Doch ist deren angeblich göttliche Macht auch für die Nationalsozialisten von großem Interesse: Mit dem Archäologen Emmerich Voss schicken die Entwicklerinnen und Entwickler des Spiels einen machtbesessenen Antagonisten auf Raubzug. Er wird zunächst im Vatikan, dann in Gizeh und Sukhothai von Indiana Jones und der italienischen Journalistin Gina Lombardi bei seinen Ausgrabungen gestört. Voss beutet die Bevölkerung für sich aus, verschiebt Grenzen und geht auch über Leichen, um an die Steine zu kommen. Indiana Jones’ Widersacher ist hochintelligent, brutal und skrupellos.
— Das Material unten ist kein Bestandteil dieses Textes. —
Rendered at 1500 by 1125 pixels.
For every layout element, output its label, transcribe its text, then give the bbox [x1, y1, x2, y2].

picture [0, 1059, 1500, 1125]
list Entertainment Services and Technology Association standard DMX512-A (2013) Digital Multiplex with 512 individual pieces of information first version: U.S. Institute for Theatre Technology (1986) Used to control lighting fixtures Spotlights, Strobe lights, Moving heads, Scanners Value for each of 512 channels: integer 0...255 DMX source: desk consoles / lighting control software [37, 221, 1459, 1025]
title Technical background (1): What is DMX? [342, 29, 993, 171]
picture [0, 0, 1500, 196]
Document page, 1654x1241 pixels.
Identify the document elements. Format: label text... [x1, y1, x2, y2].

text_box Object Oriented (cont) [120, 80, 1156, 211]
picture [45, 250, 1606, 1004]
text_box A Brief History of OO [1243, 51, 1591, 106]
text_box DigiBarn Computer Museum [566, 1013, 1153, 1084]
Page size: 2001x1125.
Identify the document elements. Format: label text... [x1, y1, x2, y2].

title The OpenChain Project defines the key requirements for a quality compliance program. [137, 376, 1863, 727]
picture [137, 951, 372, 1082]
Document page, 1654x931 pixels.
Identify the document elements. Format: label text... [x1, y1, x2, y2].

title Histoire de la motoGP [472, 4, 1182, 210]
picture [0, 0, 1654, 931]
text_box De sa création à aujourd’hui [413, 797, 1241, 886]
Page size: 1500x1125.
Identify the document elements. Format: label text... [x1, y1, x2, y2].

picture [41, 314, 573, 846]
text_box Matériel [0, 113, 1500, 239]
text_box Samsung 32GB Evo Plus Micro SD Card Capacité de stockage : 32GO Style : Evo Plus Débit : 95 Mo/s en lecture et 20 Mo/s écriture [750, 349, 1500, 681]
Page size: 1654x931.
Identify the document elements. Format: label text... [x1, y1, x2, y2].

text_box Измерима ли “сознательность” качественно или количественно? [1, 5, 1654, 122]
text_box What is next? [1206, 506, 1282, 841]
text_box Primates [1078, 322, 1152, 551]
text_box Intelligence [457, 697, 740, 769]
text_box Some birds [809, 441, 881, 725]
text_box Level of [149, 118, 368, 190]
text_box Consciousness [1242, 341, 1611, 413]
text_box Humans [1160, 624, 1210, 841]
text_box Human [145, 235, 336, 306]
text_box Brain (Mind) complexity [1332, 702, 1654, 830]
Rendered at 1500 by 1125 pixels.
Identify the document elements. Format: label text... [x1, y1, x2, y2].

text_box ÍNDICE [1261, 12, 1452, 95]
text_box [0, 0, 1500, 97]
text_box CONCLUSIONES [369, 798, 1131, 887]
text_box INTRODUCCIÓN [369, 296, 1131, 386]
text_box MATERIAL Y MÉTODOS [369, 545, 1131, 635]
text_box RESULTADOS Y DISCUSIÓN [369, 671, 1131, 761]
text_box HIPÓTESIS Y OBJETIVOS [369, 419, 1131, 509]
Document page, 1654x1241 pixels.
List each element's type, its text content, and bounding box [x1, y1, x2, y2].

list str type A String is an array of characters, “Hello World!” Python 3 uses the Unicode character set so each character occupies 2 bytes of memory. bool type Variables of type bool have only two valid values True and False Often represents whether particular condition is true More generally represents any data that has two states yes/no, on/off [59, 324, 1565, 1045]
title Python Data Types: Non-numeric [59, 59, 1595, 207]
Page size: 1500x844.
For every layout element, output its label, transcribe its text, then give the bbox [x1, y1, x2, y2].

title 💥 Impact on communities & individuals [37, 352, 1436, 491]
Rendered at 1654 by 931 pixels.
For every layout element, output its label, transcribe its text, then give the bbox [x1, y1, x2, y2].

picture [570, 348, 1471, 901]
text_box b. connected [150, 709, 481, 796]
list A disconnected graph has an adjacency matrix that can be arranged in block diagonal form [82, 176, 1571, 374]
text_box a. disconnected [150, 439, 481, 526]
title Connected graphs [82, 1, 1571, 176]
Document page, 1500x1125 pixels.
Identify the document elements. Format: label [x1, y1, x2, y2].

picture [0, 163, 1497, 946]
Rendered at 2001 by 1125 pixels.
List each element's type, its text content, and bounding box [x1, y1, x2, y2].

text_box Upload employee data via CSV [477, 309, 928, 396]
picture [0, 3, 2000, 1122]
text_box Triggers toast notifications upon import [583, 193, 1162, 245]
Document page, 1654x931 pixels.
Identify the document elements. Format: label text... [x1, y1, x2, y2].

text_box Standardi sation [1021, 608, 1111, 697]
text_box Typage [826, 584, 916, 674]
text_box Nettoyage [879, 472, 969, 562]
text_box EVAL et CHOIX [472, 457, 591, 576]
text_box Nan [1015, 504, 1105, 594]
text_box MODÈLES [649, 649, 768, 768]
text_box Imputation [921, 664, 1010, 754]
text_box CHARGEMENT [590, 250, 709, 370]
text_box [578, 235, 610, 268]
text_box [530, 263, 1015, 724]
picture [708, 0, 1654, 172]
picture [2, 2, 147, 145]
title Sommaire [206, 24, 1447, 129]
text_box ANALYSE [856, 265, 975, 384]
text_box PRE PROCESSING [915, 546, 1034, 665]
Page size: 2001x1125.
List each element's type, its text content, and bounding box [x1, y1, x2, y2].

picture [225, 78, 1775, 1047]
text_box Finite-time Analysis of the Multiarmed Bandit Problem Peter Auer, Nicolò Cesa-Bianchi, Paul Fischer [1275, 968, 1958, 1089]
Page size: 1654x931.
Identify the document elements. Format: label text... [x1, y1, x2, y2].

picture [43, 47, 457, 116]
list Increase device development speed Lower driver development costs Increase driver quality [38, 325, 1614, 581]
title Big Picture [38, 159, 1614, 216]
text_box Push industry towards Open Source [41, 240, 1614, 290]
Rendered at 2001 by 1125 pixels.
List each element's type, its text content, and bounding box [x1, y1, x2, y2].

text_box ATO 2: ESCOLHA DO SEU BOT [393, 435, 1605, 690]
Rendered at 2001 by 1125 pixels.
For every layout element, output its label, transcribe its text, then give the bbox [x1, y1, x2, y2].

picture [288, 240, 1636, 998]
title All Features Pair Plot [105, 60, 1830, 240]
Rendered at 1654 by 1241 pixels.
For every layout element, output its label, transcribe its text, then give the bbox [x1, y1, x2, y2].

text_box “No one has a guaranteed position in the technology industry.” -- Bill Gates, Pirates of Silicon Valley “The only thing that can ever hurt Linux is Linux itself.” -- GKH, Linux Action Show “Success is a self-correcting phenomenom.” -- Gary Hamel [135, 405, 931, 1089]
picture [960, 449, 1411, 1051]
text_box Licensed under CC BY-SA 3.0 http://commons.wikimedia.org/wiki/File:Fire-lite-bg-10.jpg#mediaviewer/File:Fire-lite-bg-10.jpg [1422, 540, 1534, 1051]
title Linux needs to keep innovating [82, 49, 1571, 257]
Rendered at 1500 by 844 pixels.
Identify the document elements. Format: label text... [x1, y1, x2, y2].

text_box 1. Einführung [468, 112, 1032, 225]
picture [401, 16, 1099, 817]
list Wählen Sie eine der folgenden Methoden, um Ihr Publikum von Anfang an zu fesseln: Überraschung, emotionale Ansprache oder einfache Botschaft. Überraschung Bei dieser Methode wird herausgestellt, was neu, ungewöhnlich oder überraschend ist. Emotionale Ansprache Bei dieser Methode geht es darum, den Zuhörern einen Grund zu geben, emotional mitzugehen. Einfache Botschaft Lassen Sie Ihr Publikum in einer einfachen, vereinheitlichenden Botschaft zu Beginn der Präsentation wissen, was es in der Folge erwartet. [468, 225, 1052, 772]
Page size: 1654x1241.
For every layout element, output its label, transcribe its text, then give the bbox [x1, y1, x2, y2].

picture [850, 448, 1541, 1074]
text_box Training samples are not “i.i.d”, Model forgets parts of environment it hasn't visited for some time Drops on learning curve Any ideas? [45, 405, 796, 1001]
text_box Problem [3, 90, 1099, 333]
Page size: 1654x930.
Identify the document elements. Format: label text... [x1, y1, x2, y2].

Kolonialismuskritik? Fehlanzeige
Auffallend ist, wie stark Voss in „Der Große Kreis“ als umfassender Gegensatz zu Indiana Jones inszeniert wird. Jones bemüht sich um Gespräche mit den Bewohnerinnen und Bewohnern der Dörfer, geht respektvoll mit Kulturgütern um und nimmt die Herausforderungen seines Weges würdevoll an, statt wie die Nazis mit schwerem Gerät halb Ägypten umzupflügen.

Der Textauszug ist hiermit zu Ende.